SpaceX stock is flying high, and so are the older aerospace incumbents. The newer space trade is not.
Since Space Exploration Technologies (SPCX) began trading, shares are up more than 30%, keeping the company at the center of one of the biggest market stories of the year.
But the move has split the space trade in two.
Old-line aerospace and defense names have broadly caught a bid since the IPO.
GE Aerospace (GE), Howmet Aerospace (HWM), Honeywell (HON), Parker-Hannifin (PH), Eaton (ETN), and TransDigm (TDG) are all up roughly 5% to 9% over the same stretch. Boeing (BA), RTX (RTX), Airbus (AIR.PA), Wabtec (WAB), and Curtiss-Wright (CW) are also higher.

The smaller public space stocks look very different.
Rocket Lab (RKLB) is down about 5%. AST SpaceMobile (ASTS), EchoStar (SATS), Viasat (VSAT), Redwire (RDW), Planet Labs (PL), and Satellogic (SATL) are down roughly 10% to 16%. Virgin Galactic (SPCE), Sidus Space (SIDU), and Intuitive Machines (LUNR) have fallen more than 20%.
SpaceX has not sparked a blanket “buy space” trade. It has turned into a sorting machine.

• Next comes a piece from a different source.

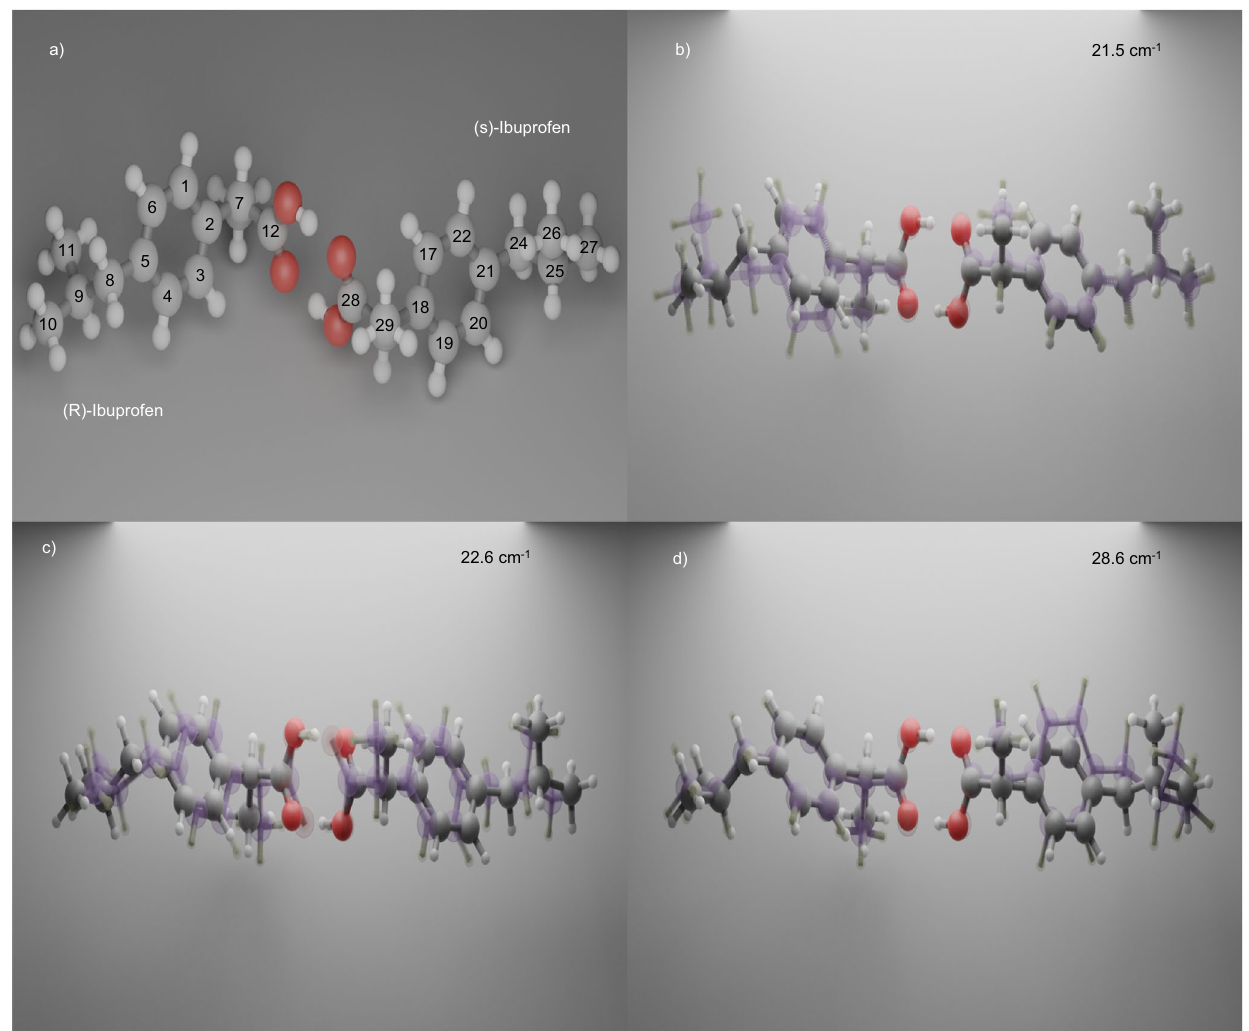
Fig. 1 | Atom labelling and vibrational modes. a The Ibuprofen dimer with the numberingofthecarbonatoms. b – d Thethreeintermolecularmodesofthedimer (see Supplementary Movie 1 – 3). The structures appearing in contrasted and semi-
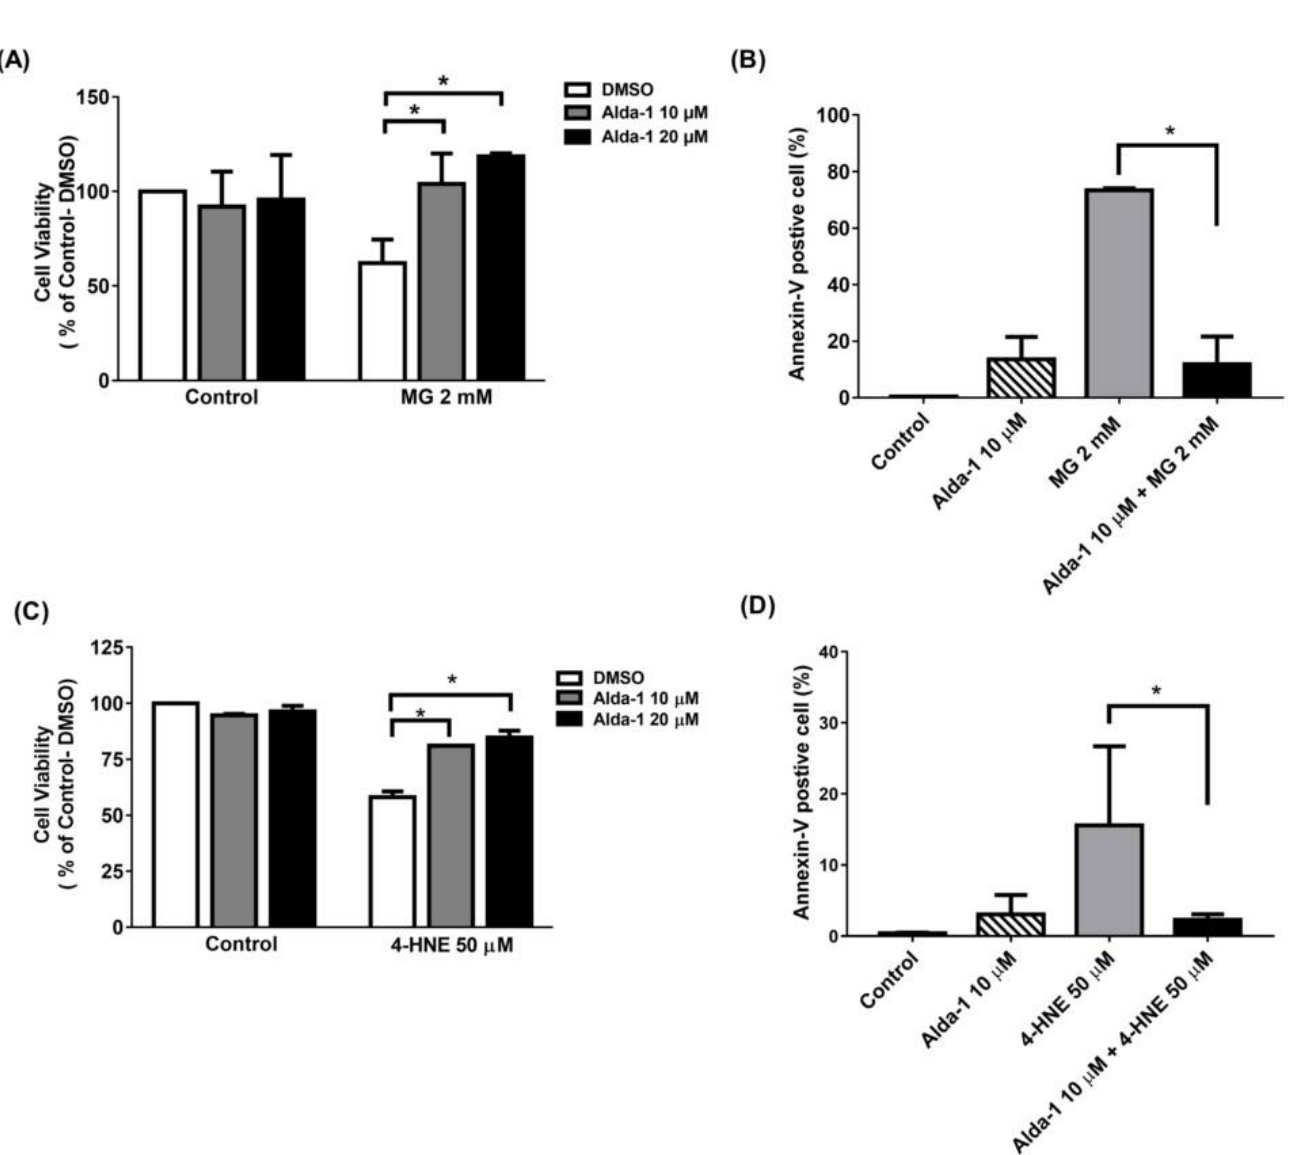
Figure 3. Alda-1 rescues the cell death induced by glucotoxicity and lipotoxicity via anti-apoptotic effect. ( A ) Cell viability in the control and Alda-1-treated MIN6 cells in the absence and presence of 2 mM methylglyoxal (MG). ( B ) The percentages of Annexin-V-positive and AAD-7-negative MIN6 cells treated with or without Alda-1 in the absence and presence of 2 mM methylglyoxal (MG) for 24 h. ( C ) Cell viability in control and Alda-1-treated MIN6 cells in the absence and presence of 50 μM 4-Hydroxynonenal (4-HNE). ( D ) The percentages of the Annexin-V-positive and AAD-7-negative MIN6 cells treated with or without Alda-1 in the absence and presence of 50 μM 4-HNE for 24 h. Data are presented as mean ± SEM of three independent experiments (n = 3 per group). * p < 0.05.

Before SPCX’s debut, smaller public space names were one of the few ways investors could trade the theme while SpaceX remained private. Investors were already chasing pre-IPO SpaceX exposure through ETFs and wrappers, and the IPO finally gave them the main event.
Now the question is whether those old proxies still deserve the same oxygen.
For now, the market’s answer is blunt. SpaceX changed the scoreboard, and the newer space names have to prove they can win attention on their own.